Altered hippocampal-prefrontal neural dynamics in mouse models of Down syndrome.
journal contributionposted on 31.01.2020 by Pishan Chang, Daniel Bush, Stephanie Schorge, Mark Good, Tara Canonica, Nathanael Shing, Suzanna Noy, Frances K Wiseman, Neil Burgess, Victor LJ Tybulewicz, Matthew C Walker, Elizabeth MC Fisher
Any type of content formally published in an academic journal, usually following a peer-review process.

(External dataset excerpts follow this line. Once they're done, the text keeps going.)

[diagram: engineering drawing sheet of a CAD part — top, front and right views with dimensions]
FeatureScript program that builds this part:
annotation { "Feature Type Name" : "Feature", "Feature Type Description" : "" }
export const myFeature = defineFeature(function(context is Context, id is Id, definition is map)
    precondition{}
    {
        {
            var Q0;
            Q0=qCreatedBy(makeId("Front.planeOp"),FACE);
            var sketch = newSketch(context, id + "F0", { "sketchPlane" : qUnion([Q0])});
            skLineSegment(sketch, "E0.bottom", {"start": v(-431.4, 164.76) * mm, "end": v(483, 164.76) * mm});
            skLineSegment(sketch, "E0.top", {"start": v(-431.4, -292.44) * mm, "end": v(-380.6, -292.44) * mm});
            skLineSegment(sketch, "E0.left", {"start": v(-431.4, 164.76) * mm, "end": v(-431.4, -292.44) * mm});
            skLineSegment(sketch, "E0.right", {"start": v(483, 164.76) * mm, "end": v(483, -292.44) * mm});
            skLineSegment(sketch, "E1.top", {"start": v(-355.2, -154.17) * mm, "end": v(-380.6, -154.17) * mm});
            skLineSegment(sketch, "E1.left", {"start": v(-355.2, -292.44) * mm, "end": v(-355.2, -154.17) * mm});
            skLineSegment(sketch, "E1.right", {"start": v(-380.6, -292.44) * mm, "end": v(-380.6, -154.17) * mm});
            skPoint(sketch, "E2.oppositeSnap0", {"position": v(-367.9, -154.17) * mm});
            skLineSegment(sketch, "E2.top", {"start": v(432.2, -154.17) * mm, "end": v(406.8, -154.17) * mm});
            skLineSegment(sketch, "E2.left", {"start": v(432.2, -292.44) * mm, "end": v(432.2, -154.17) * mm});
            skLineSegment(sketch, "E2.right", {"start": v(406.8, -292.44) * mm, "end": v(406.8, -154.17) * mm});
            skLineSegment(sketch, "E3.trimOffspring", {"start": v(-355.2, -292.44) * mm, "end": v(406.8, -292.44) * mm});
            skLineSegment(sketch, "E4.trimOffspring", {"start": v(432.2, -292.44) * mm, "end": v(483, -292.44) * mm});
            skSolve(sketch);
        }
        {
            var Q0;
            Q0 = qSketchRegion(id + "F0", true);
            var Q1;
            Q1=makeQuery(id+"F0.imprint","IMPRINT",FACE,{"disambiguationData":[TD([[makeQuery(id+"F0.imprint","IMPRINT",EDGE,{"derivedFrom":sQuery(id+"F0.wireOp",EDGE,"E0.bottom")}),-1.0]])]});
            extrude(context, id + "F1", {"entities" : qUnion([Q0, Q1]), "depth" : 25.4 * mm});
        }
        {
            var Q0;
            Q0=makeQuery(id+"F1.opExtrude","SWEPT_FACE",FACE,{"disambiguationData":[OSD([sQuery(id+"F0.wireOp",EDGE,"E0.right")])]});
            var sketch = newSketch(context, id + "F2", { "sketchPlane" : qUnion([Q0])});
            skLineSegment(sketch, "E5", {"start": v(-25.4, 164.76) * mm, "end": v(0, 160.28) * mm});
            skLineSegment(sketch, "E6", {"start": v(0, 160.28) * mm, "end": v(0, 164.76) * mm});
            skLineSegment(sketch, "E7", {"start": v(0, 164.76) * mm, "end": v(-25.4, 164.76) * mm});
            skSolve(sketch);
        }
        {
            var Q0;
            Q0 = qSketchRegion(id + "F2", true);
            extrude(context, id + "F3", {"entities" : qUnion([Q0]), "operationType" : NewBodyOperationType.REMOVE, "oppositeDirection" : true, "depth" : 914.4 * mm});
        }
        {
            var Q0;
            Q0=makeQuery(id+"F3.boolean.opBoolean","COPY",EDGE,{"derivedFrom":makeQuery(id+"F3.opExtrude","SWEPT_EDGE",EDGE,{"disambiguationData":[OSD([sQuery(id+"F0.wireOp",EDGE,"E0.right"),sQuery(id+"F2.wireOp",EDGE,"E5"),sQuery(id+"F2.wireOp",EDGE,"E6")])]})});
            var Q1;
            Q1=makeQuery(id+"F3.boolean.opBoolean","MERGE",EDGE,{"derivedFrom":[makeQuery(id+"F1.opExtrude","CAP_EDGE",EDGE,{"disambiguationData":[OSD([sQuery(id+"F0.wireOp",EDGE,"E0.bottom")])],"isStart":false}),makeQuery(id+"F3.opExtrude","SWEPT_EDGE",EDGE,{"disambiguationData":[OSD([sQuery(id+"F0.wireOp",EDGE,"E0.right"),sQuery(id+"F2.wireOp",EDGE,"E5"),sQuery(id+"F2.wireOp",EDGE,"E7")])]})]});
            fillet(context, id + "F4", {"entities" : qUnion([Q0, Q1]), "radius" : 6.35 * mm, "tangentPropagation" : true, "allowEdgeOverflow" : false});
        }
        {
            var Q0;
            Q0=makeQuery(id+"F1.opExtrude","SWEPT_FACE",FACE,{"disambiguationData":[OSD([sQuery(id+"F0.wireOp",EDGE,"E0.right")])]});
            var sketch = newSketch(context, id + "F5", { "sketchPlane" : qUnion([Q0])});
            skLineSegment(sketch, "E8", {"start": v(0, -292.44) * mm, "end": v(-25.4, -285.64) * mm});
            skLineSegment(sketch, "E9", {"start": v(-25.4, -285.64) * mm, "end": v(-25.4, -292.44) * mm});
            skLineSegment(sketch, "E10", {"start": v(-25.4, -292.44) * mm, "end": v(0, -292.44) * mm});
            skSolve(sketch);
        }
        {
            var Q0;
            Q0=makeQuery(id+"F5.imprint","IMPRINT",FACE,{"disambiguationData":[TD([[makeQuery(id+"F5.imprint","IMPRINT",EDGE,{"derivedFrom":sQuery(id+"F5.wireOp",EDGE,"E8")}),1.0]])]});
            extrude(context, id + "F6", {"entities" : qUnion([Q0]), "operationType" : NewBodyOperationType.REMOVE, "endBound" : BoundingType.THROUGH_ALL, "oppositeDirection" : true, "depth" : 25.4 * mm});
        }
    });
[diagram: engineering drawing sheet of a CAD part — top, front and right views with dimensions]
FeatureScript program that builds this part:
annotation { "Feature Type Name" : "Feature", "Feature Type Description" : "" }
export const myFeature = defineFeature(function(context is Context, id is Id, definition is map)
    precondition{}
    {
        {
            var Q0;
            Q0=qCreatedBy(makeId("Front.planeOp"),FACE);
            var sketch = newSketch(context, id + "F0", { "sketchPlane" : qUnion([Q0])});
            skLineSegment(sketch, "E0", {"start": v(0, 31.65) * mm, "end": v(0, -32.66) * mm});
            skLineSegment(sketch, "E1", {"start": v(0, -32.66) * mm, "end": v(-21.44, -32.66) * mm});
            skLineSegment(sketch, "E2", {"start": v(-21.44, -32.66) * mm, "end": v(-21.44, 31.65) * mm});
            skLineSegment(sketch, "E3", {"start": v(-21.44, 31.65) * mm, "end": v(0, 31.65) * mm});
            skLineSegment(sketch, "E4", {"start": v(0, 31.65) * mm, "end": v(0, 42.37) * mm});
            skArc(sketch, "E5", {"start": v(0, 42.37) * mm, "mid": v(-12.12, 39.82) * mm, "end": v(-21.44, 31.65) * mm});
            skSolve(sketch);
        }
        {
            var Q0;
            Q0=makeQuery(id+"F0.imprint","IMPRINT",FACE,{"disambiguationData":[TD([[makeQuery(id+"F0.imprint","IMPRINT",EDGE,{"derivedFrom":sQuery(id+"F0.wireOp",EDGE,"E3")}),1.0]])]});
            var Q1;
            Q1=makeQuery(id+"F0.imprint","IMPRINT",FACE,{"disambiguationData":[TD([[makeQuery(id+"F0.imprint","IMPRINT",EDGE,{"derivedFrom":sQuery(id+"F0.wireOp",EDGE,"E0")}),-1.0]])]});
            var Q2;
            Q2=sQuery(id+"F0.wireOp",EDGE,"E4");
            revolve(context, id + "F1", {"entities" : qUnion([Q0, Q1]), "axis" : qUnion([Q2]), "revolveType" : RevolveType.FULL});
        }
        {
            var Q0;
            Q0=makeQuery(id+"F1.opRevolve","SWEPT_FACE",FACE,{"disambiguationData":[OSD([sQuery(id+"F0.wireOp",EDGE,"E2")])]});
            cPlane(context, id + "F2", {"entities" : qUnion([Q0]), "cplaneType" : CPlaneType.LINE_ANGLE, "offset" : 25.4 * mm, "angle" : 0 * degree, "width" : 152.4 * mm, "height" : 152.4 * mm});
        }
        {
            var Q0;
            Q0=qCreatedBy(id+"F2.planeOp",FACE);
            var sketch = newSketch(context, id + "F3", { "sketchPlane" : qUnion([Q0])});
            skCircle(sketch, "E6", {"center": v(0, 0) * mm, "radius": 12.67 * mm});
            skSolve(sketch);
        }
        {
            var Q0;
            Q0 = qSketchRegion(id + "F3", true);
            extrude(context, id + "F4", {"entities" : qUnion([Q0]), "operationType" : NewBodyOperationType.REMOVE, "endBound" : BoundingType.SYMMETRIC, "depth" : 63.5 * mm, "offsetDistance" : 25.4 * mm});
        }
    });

Altered neural dynamics in the medial prefrontal cortex (mPFC) and hippocampus may contribute to cognitive impairments in the complex chromosomal disorder Down syndrome (DS). Here, we demonstrate non-overlapping behavioral differences associated with distinct abnormalities in hippocampal and mPFC electrophysiology during a canonical spatial working memory task in three partially trisomic mouse models of DS (Dp1Tyb, Dp10Yey, and Dp17Yey) that together cover all regions of homology with human chromosome 21 (Hsa21). Dp1Tyb mice show slower decision-making (unrelated to the gene dose of DYRK1A, which has been implicated in DS cognitive dysfunction) and altered theta dynamics (reduced frequency, increased hippocampal-mPFC coherence, and increased modulation of hippocampal high gamma); Dp10Yey mice show impaired alternation performance and reduced theta modulation of hippocampal low gamma; and Dp17Yey mice are not significantly different from the wild type. These results link specific hippocampal and mPFC circuit dysfunctions to cognitive deficits in DS models and, importantly, map them to discrete regions of Hsa21.